• WHAT TO DO
Report how many lines in the records below contain the word "августа". Give only the number.

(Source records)

* * *

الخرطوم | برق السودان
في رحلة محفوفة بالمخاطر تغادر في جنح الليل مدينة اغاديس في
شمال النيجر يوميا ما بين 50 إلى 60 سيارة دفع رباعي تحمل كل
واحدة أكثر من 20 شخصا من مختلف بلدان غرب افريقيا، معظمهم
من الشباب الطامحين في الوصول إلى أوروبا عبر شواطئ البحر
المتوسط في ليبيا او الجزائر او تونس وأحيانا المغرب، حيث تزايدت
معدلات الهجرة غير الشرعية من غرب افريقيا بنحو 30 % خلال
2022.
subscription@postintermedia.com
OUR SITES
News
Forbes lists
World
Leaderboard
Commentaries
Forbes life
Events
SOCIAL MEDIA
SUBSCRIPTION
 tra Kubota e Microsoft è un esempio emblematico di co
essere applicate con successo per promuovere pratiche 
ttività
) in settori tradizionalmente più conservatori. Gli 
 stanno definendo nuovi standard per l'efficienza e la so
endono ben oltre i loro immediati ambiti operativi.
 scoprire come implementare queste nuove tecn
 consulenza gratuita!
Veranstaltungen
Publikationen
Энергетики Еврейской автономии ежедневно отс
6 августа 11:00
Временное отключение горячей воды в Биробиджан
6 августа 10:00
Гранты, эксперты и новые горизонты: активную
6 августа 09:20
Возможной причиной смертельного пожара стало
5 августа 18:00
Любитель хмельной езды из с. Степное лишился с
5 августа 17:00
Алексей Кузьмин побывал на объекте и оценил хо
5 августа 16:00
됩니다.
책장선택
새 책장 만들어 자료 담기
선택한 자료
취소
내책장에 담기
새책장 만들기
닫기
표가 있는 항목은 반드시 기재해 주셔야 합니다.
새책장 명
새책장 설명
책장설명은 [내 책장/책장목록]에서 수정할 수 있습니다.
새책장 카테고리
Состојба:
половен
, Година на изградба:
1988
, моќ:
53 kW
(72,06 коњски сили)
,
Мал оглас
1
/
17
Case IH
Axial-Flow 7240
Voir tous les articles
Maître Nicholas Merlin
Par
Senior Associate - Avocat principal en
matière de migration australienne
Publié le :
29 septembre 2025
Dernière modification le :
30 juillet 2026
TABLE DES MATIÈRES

* * *

• SOLUTION
6